The hike to Angel's Landing intrigues me, but we stick to the easy trails. We start with a short drive, then park and take a tram to the Emerald Pools. The trail takes us around a rock and through it, where small waterfalls graze the sides of the path. We share the trail with families, couples and hard-core outdoors-y types with expensive looking gear. But we have moments of solitude where I forget that I'm at a National Park and I realize that I'm in the most naturally majestic place I've ever been. The rocks are unreal.

The Emerald Pools.

The Emerald Pools.

 

We do a second easy trail, The Riverside Walk. The temperature drops and the path is too crowded by selfie sticks, but the views are worth it. 

We decide we're tired and hop on a tram back to the car. Tourists from everywhere spit-off Italian and German and Midwestern-American-English on our ride, I try to catch bits of conversations for my notebook . An Italian man closes the bus porthole window without permission, then looks about himself sheepishly. 

"We can do this because...AMERICA!" he grunts.

A little before sundown we leave the park. I'm sad to see the rocks disappearing behind us. We exit back through the tiny towns of Utah making a pit stop at River Rock Roasters. I order the cold brew. The barista is confident that I'll like it, and after I take a sip, exclaim, "This is the best cold brew I've ever had!" He seems proud that a "New Yorker" likes it. This throws me.

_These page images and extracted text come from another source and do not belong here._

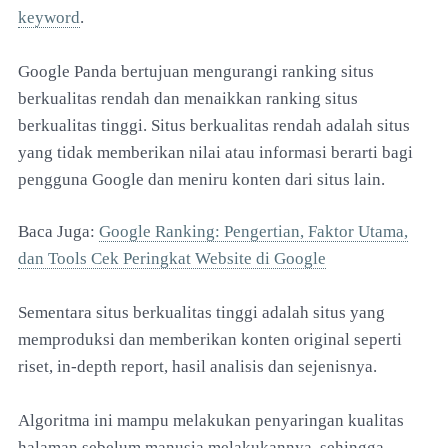
keyword
.
Google Panda bertujuan mengurangi ranking situs
berkualitas rendah dan menaikkan ranking situs
berkualitas tinggi. Situs berkualitas rendah adalah situs
yang tidak memberikan nilai atau informasi berarti bagi
pengguna Google dan meniru konten dari situs lain.
Baca Juga:
Google Ranking: Pengertian, Faktor Utama,
dan Tools Cek Peringkat Website di Google
Sementara situs berkualitas tinggi adalah situs yang
memproduksi dan memberikan konten original seperti
riset, in-depth report, hasil analisis dan sejenisnya.
Algoritma ini mampu melakukan penyaringan kualitas
halaman sebelum manusia melakukannya, sehingga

When you travel as a New Yorker, people assume you're used to the best of the best. It's an odd feeling to live in a place that has become "the standard" when New Yorkers walk around all day thinking that everywhere else is far more normal, far more civilized than the hype machine. Sure, in New York you can get it, but is it the real thing? Is it the corporate, high-priced, pretentious it? Is it still it if it's the trained in Lyon, sabbatical in Thailand, gourmet version of it? Is it still it if it's new spin on it that's organic and gluten free, or "inspired by?" Don't they know that New Yorkers travel outside the city to get it the real it, to talk about it and it Insta-Tweet it and eventually blog about it when "oh my gosh they're opening one up in East Village." So often in Alabama do waiters hand me a meal with an apology, "I'm sure it's not as good as anything you have in New York," and I want to tell them, "Its probably better."

Believe me, the best cold brew is in Utah. 

We have to go meet Christian for dinner at a thai restaurant. I'm about to have an evening that teaches me the biggest lesson I would learn this year, but I don't know it yet. The sun starts to set, leaving its glow at the tops of the rocks and the peaks making the journey home even more beautiful.

I sigh between bites of elk jerky. "Daaahhhmmmnnn Utah. At it again with the canyons."